Where Style and Functionality Meet
Add personality to your wine bar's website, but don't sacrifice user-friendliness or practical applications in doing so. Use stylized fonts, graphics, and pictures that capture the vibe of your brick-and-mortar location. At the same time, avoid those that are so flashy they make reading or viewing your website unpleasant (always get a few outside opinions). Don't be excessive with the number of fonts, colors, or images used. Keep the overall theme and feel of your website consistent across pages. No matter how you stylize your wine bar's website, remember that visitors expect to quickly locate basic business information, your menu, and any links.

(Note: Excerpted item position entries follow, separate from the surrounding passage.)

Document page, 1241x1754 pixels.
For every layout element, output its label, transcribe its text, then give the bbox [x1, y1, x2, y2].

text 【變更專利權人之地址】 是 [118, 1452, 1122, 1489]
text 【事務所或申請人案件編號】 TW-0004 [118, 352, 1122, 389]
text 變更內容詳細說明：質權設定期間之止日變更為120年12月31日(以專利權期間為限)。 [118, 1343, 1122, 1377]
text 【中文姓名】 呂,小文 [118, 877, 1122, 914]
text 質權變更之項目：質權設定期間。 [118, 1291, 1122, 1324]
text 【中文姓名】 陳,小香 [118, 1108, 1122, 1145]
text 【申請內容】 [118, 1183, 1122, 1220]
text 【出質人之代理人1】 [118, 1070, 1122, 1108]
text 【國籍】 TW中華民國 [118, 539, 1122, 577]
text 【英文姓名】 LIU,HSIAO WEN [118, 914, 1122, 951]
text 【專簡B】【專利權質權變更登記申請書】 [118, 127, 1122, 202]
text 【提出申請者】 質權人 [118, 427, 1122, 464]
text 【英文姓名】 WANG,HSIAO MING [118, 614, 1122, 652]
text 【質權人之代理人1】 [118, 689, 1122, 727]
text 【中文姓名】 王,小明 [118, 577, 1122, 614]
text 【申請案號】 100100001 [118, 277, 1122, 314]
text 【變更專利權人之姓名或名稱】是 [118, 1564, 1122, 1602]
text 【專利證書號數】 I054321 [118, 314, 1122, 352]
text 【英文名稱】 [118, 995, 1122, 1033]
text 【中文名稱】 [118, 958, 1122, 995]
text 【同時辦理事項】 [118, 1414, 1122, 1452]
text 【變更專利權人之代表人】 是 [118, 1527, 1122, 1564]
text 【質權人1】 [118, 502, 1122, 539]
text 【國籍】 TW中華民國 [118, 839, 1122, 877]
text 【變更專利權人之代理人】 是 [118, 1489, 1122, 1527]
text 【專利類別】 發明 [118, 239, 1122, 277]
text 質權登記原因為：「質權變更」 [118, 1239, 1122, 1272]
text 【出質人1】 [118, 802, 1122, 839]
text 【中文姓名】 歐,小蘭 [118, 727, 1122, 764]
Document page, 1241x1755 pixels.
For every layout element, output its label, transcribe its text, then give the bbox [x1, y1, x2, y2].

Highlight Key Selling Points
If your establishment features certain music, offers rare wines, serves a unique cocktail or dish, or has another distinction, talk about it on your website's home page. You don't need big, bold type, bright colors, or flashing graphics to draw attention to this content. The reader's eye typically falls near the top, left corner of a web page first. It then goes to headlines or a primary block of text to determine what information the page offers. Highlight your wine bar's selling points near the top left of the landing page. Otherwise, make this information visible on the home page elsewhere without any scrolling required. Start the section with a slightly larger, attention-grabbing headline.
Engage Your Web Audience
Some visitors go directly to your website for certain information, while others stumble across it and check it out. Both types of visitor are notoriously impatient, but the latter is usually itching to move along. Always be direct and concise. Wordy or ungrammatical and misspelled content sends web readers running. This doesn't mean your copy must be as basic and minimal as possible. Hold attention longer with copy that stands out from the competition's. Discuss wine, feature products with history or other details about them, write descriptive passages about beverages and food that engage the readers' senses, or find other ways to differentiate and spice up your website's copy. If you aren't a gifted writer, it's worthwhile to hire one. Avoid large, unbroken blocks of text. Break pages up visually with professional photographs of your wine bar and its products or other images.
Welcome Wine Lovers
Your public is quicker to embrace a website and a business that seeks their input and fosters personal relationships. Use your website to interact with patrons and the local wine loving community. Add a forum or message board to your wine bar's website. Start conversations about wine, other alcoholic beverages, and cuisine. Request customer feedback. Develop an online community and offer members deals or arrange events for them in your bar. Just one word of caution: only try this if you're willing to consistently put in the time to participate in and monitor the conversations.